*** SELECTED EXTRACT ***

Township in Ohio, US

Moulton Township is one of the fourteen townships of Auglaize County, Ohio, United States. The 2020 census found 1,634 people in the township.

==Geography==
Located in the west central part of the county, it borders the following townships:
- Logan Township - north
- Duchouquet Township - east
- Pusheta Township - southeast corner
- Washington Township - south
- Saint Marys Township - southwest corner
- Noble Township - west

A small corner of Wapakoneta, the largest city and county seat of Auglaize County, is located in far eastern Moulton Township. As well, the unincorporated communities of Glynwood and Moulton lie in the township's southwest and south respectively.

Moulton Township contains twenty whole sections and six half sections and has a total area of 72.3 sqkm. It is crossed in the northeast corner by the Auglaize River.

==Name and history==
It is the only Moulton Township statewide.

Organized in 1834, the township was originally a part of Allen County and included the southern part of Logan Township.

==Government==
The township is governed by a three-member board of trustees, who are elected in November of odd-numbered years to a four-year term beginning on the following January 1. Two are elected in the year after the presidential election and one is elected in the year before it. There is also an elected township fiscal officer, who serves a four-year term beginning on April 1 of the year after the election, which is held in November of the year before the presidential election. Vacancies in the fiscal officership or on the board of trustees are filled by the remaining trustees.

==Public services==
The township is split between the Wapakoneta City School District and the Saint Marys City School District.

The eastern section of the township is served by the Wapakoneta (45895) post office, the western section by the Saint Marys (45885) post office, and the northern section by the Buckland (45819) post office.

The major highway in Moulton Township is U.S. Route 33, which traverses the southern part of the township.

*** End of SELECTED EXTRACT ***
*** DATA ***

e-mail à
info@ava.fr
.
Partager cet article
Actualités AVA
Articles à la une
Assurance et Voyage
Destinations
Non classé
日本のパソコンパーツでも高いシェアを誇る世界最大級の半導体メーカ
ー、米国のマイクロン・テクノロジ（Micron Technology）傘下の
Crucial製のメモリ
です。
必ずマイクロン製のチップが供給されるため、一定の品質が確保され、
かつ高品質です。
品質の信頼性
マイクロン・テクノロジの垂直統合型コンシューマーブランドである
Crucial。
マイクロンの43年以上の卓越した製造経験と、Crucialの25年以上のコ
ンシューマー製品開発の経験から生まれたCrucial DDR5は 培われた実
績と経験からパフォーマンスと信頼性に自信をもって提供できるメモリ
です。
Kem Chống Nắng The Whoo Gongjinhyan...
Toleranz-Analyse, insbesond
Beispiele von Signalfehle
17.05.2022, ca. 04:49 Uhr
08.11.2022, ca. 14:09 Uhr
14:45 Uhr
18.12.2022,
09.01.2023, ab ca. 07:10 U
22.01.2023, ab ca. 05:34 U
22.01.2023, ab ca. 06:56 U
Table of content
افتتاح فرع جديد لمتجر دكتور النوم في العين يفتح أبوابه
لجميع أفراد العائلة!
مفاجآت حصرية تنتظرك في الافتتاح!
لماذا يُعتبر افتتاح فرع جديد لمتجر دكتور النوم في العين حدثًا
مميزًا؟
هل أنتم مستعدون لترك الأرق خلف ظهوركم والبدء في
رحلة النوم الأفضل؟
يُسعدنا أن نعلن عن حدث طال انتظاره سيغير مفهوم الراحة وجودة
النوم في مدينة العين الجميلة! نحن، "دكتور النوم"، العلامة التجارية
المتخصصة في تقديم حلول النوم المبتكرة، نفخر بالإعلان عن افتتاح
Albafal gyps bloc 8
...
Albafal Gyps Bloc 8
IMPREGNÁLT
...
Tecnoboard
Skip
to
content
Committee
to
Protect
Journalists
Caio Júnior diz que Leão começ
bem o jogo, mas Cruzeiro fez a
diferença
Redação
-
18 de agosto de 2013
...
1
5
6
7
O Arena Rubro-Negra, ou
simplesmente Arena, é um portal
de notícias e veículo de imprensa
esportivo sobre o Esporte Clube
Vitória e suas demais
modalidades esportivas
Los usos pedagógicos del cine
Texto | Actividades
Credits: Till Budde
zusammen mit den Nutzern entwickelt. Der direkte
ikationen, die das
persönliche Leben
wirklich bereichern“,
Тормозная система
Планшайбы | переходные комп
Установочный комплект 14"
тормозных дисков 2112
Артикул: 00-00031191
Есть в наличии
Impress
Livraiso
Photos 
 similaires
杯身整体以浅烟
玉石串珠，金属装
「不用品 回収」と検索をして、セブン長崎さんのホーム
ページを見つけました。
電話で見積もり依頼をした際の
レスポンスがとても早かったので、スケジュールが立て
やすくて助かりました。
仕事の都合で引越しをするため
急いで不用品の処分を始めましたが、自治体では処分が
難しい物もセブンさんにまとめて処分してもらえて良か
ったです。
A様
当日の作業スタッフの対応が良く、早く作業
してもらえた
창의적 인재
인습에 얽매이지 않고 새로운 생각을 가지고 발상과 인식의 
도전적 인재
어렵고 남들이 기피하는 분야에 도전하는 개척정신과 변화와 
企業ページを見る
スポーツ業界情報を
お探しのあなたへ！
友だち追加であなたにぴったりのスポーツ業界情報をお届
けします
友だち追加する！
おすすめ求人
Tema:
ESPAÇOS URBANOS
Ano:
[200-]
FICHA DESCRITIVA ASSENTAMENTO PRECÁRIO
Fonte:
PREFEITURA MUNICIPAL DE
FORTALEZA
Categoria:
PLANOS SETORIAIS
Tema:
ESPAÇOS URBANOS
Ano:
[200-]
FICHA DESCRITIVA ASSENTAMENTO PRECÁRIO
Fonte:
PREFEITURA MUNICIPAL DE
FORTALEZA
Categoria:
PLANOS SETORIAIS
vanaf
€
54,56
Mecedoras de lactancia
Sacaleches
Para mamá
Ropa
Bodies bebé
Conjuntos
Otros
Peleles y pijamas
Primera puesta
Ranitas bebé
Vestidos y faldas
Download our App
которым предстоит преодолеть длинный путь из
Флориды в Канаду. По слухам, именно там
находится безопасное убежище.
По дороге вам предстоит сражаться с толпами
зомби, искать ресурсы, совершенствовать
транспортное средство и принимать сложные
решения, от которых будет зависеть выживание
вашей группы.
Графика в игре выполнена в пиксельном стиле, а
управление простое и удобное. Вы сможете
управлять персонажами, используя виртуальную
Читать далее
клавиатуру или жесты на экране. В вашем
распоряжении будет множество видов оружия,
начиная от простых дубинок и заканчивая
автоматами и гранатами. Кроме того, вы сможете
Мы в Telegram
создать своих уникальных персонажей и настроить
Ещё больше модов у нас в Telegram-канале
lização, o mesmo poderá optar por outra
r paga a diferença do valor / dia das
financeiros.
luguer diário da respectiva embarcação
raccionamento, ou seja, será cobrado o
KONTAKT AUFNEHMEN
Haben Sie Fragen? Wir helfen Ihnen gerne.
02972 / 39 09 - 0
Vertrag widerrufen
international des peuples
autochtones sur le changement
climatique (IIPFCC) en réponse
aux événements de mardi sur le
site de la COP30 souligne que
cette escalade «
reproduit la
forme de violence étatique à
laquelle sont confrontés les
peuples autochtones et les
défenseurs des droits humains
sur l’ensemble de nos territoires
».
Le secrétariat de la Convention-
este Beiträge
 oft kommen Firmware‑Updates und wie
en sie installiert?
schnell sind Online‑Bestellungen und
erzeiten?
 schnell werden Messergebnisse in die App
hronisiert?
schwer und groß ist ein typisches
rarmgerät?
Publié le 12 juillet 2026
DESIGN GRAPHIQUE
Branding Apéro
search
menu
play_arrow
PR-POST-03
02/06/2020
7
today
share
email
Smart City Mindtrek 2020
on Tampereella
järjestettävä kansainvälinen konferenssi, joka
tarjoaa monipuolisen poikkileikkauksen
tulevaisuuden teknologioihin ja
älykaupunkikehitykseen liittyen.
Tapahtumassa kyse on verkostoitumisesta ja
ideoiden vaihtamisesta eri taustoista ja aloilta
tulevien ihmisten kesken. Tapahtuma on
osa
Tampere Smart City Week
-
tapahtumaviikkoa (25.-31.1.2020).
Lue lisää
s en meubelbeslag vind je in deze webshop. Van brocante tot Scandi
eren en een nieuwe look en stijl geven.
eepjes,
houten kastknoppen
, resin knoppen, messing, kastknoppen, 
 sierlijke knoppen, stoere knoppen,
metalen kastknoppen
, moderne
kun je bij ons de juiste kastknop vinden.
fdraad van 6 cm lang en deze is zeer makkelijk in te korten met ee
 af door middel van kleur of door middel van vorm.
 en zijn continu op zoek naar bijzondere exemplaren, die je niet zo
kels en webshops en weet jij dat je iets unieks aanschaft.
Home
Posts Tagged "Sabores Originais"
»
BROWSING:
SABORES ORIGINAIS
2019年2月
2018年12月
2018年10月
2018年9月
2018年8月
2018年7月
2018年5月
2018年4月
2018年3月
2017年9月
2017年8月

*** End of DATA ***

== YOUR ASSIGNMENT ==
Repeat the passage of the Moulton Township text word for word, everything from "Organized in 1834, the" down to "the remaining trustees.".

== ANSWER SECTION ==
Organized in 1834, the township was originally a part of Allen County and included the southern part of Logan Township.

==Government==
The township is governed by a three-member board of trustees, who are elected in November of odd-numbered years to a four-year term beginning on the following January 1. Two are elected in the year after the presidential election and one is elected in the year before it. There is also an elected township fiscal officer, who serves a four-year term beginning on April 1 of the year after the election, which is held in November of the year before the presidential election. Vacancies in the fiscal officership or on the board of trustees are filled by the remaining trustees.